Stored data
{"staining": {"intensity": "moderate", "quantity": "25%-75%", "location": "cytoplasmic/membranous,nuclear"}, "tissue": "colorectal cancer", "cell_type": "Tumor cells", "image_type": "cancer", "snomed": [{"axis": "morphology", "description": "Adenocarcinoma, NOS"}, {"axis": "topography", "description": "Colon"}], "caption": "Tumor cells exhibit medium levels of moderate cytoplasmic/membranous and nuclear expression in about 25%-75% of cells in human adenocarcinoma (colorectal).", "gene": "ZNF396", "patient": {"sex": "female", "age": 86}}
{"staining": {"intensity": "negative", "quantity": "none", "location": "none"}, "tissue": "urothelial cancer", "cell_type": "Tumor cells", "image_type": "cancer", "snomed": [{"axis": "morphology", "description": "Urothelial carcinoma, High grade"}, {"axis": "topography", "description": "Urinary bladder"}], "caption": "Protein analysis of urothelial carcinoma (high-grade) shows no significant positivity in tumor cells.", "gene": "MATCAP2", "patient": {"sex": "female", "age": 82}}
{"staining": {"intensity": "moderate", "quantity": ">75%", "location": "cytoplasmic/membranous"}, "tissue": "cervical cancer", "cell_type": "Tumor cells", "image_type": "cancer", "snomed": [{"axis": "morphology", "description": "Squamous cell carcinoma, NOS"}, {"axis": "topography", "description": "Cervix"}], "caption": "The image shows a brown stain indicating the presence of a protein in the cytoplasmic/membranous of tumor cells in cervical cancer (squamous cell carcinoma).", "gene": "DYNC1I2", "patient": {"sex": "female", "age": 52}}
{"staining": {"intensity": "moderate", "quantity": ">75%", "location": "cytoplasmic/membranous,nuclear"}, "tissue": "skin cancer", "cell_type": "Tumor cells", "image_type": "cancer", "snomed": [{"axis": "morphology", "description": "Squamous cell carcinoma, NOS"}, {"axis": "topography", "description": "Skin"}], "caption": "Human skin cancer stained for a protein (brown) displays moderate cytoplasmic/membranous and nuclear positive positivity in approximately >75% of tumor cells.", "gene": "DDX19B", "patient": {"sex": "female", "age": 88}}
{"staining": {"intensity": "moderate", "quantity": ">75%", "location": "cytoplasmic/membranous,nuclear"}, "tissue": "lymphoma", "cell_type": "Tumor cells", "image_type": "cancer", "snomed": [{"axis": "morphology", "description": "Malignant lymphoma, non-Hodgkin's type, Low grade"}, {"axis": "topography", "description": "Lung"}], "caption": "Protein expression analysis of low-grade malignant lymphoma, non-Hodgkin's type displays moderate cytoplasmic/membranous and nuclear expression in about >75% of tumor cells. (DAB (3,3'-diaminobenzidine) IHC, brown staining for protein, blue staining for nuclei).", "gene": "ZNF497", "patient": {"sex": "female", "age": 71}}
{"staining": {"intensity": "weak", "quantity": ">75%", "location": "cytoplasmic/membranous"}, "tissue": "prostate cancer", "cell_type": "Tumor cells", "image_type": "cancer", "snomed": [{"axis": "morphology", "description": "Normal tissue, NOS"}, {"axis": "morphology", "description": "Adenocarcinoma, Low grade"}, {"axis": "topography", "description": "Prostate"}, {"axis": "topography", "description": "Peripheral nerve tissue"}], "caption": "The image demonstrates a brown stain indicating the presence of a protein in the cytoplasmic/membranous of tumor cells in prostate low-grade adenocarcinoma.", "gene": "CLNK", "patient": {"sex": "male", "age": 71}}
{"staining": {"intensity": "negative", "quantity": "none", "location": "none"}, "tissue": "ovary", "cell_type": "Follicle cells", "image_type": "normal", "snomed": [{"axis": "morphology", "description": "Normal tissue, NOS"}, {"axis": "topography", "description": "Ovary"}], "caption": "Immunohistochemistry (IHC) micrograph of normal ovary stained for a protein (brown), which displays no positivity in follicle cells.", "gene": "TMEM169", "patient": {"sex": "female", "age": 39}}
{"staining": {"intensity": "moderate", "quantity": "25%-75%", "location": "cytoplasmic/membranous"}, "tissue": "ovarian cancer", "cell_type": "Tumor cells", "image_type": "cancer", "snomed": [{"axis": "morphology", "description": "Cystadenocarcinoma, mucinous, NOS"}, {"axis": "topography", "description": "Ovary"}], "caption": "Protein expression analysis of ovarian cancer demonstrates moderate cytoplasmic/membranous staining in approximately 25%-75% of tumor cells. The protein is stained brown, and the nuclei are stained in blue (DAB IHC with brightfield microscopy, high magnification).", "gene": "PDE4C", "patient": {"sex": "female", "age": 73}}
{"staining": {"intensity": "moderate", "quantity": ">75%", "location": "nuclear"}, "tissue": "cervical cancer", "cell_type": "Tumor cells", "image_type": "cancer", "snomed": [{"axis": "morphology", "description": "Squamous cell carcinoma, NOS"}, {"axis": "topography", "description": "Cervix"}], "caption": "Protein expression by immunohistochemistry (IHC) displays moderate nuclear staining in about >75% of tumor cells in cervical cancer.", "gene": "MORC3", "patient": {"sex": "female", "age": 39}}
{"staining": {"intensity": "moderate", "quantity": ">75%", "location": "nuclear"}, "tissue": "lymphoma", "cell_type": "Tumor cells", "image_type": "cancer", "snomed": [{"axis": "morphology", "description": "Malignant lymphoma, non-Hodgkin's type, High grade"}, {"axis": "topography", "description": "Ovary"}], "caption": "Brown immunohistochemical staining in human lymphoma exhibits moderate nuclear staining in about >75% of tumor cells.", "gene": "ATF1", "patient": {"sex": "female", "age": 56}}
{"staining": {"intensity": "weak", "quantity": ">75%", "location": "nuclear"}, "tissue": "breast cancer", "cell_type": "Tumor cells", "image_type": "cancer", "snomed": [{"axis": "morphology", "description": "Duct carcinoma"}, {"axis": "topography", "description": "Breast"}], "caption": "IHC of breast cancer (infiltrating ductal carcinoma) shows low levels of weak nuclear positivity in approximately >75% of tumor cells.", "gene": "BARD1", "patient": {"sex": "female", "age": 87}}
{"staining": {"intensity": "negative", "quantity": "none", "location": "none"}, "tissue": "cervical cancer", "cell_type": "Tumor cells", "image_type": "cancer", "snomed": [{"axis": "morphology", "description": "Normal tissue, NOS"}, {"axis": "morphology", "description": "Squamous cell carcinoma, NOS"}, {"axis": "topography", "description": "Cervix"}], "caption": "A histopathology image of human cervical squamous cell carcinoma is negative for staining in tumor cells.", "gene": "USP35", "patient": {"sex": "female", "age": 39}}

■ Task directions
Beginning with the first line above, could you copy every line exactly, up to and including the one with "image shows a"?

■ Written reply
{"staining": {"intensity": "moderate", "quantity": "25%-75%", "location": "cytoplasmic/membranous,nuclear"}, "tissue": "colorectal cancer", "cell_type": "Tumor cells", "image_type": "cancer", "snomed": [{"axis": "morphology", "description": "Adenocarcinoma, NOS"}, {"axis": "topography", "description": "Colon"}], "caption": "Tumor cells exhibit medium levels of moderate cytoplasmic/membranous and nuclear expression in about 25%-75% of cells in human adenocarcinoma (colorectal).", "gene": "ZNF396", "patient": {"sex": "female", "age": 86}}
{"staining": {"intensity": "negative", "quantity": "none", "location": "none"}, "tissue": "urothelial cancer", "cell_type": "Tumor cells", "image_type": "cancer", "snomed": [{"axis": "morphology", "description": "Urothelial carcinoma, High grade"}, {"axis": "topography", "description": "Urinary bladder"}], "caption": "Protein analysis of urothelial carcinoma (high-grade) shows no significant positivity in tumor cells.", "gene": "MATCAP2", "patient": {"sex": "female", "age": 82}}
{"staining": {"intensity": "moderate", "quantity": ">75%", "location": "cytoplasmic/membranous"}, "tissue": "cervical cancer", "cell_type": "Tumor cells", "image_type": "cancer", "snomed": [{"axis": "morphology", "description": "Squamous cell carcinoma, NOS"}, {"axis": "topography", "description": "Cervix"}], "caption": "The image shows a brown stain indicating the presence of a protein in the cytoplasmic/membranous of tumor cells in cervical cancer (squamous cell carcinoma).", "gene": "DYNC1I2", "patient": {"sex": "female", "age": 52}}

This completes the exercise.